Collected data
=== Section Start ===

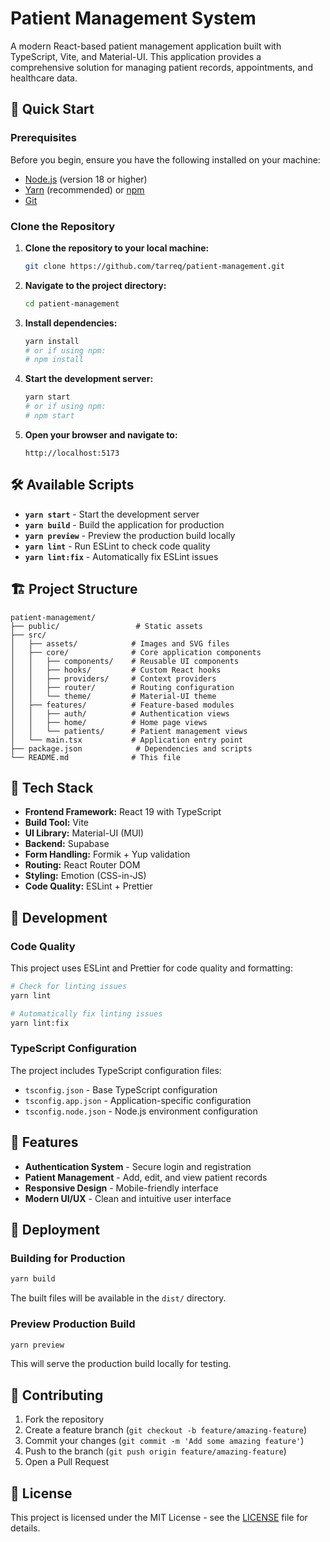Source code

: # Patient Management System

A modern React-based patient management application built with TypeScript, Vite, and Material-UI. This application provides a comprehensive solution for managing patient records, appointments, and healthcare data.

## 🚀 Quick Start

### Prerequisites

Before you begin, ensure you have the following installed on your machine:

- [Node.js](https://nodejs.org/) (version 18 or higher)
- [Yarn](https://yarnpkg.com/) (recommended) or [npm](https://www.npmjs.com/)
- [Git](https://git-scm.com/)

### Clone the Repository

1. **Clone the repository to your local machine:**

   ```bash
   git clone https://github.com/tarreq/patient-management.git
   ```

2. **Navigate to the project directory:**

   ```bash
   cd patient-management
   ```

3. **Install dependencies:**

   ```bash
   yarn install
   # or if using npm:
   # npm install
   ```

4. **Start the development server:**

   ```bash
   yarn start
   # or if using npm:
   # npm start
   ```

5. **Open your browser and navigate to:**
   ```
   http://localhost:5173
   ```

## 🛠️ Available Scripts

- **`yarn start`** - Start the development server
- **`yarn build`** - Build the application for production
- **`yarn preview`** - Preview the production build locally
- **`yarn lint`** - Run ESLint to check code quality
- **`yarn lint:fix`** - Automatically fix ESLint issues

## 🏗️ Project Structure

```
patient-management/
├── public/                 # Static assets
├── src/
│   ├── assets/            # Images and SVG files
│   ├── core/              # Core application components
│   │   ├── components/    # Reusable UI components
│   │   ├── hooks/         # Custom React hooks
│   │   ├── providers/     # Context providers
│   │   ├── router/        # Routing configuration
│   │   └── theme/         # Material-UI theme
│   ├── features/          # Feature-based modules
│   │   ├── auth/          # Authentication views
│   │   ├── home/          # Home page views
│   │   └── patients/      # Patient management views
│   └── main.tsx           # Application entry point
├── package.json            # Dependencies and scripts
└── README.md              # This file
```

## 🧰 Tech Stack

- **Frontend Framework:** React 19 with TypeScript
- **Build Tool:** Vite
- **UI Library:** Material-UI (MUI)
- **Backend:** Supabase
- **Form Handling:** Formik + Yup validation
- **Routing:** React Router DOM
- **Styling:** Emotion (CSS-in-JS)
- **Code Quality:** ESLint + Prettier

## 🔧 Development

### Code Quality

This project uses ESLint and Prettier for code quality and formatting:

```bash
# Check for linting issues
yarn lint

# Automatically fix linting issues
yarn lint:fix
```

### TypeScript Configuration

The project includes TypeScript configuration files:

- `tsconfig.json` - Base TypeScript configuration
- `tsconfig.app.json` - Application-specific configuration
- `tsconfig.node.json` - Node.js environment configuration

## 📱 Features

- **Authentication System** - Secure login and registration
- **Patient Management** - Add, edit, and view patient records
- **Responsive Design** - Mobile-friendly interface
- **Modern UI/UX** - Clean and intuitive user interface

## 🚀 Deployment

### Building for Production

```bash
yarn build
```

The built files will be available in the `dist/` directory.

### Preview Production Build

```bash
yarn preview
```

This will serve the production build locally for testing.

## 🤝 Contributing

1. Fork the repository
2. Create a feature branch (`git checkout -b feature/amazing-feature`)
3. Commit your changes (`git commit -m 'Add some amazing feature'`)
4. Push to the branch (`git push origin feature/amazing-feature`)
5. Open a Pull Request

## 📄 License

This project is licensed under the MIT License - see the [LICENSE](LICENSE) file for details.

=== Section End ===

** Assignment **
Report how many lines of the data contain the word "assets", using the number alone.

** Written answer **
2